La e santé fait partie de cet environnement et est un indéniable facteur de croissance. Cela se traduit par deux axes de travail : la coordination entre les professionnels du service et ceux du soin, et la co-conception d’outils numériques en liaison avec les start’up et les différents professionnels concernés. Nous, qui apportons par exemple de l’aide aux personnes âgées, demandons depuis plusieurs mois aux industriels de s’engager dans une démarche de co-conception des produits et services associés au domicile avec les professionnels des services à la personne. Sans attendre, nous travaillons déjà avec le CEA Tech de Grenoble pour dégager les grandes tendances de l’offre de services et de soins autour du domicile numérique de demain, ce qui débouchera sur un rapport qui sera publié le mois prochain.

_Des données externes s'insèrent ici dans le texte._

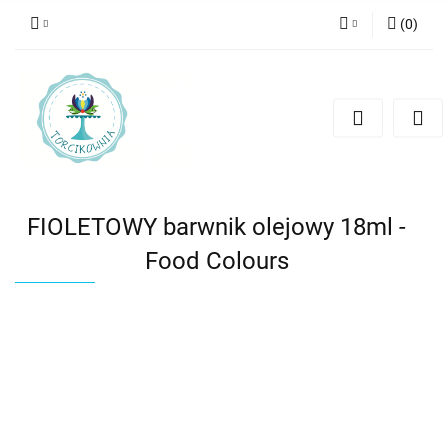
(
0
)
Zaloguj się
Zarejestruj się
Dodaj zgłoszenie
FIOLETOWY barwnik olejowy 18ml -
Food Colours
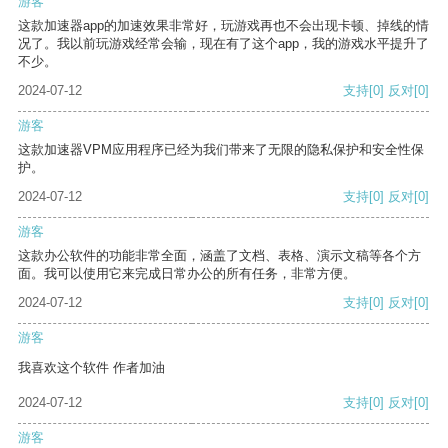
游客
这款加速器app的加速效果非常好，玩游戏再也不会出现卡顿、掉线的情
况了。我以前玩游戏经常会输，现在有了这个app，我的游戏水平提升了
不少。
2024-07-12
支持
[0]
反对
[0]
游客
这款加速器VPM应用程序已经为我们带来了无限的隐私保护和安全性保
护。
2024-07-12
支持
[0]
反对
[0]
游客
这款办公软件的功能非常全面，涵盖了文档、表格、演示文稿等各个方
面。我可以使用它来完成日常办公的所有任务，非常方便。
2024-07-12
支持
[0]
反对
[0]
游客
我喜欢这个软件 作者加油
2024-07-12
支持
[0]
反对
[0]
游客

La santé connectée implique un transfert et un traitement de données médicales, donc sensibles. Le Règlement européen sur la protection des données à caractère personnel (RGPD) ne vous semble-t-il pas trop contraignant ?
Le RGPD est absolument nécessaire. Nous étions même la première fédération professionnelle à nommer un Délégué à la protection des données, mutualisé pour la branche. Nous l’avons fait dès novembre 2016, sans même attendre l’entrée en vigueur du RGPD en mai 2018. Mais espérons que ce règlement et les lois qui en découlent ne deviennent pas trop contraignants en ce qu’ils entraveraient le développement des entreprises. Il faut trouver un juste milieu. Ce n’est pas encore le cas, mais nous y travaillons en coopération avec la CNIL dans le cadre de groupes de travail.
Propos recueillis par Raymond Taube, chef de rubrique « Droits pratiques » et directeur de l’IDP (Institut de Droit Pratique).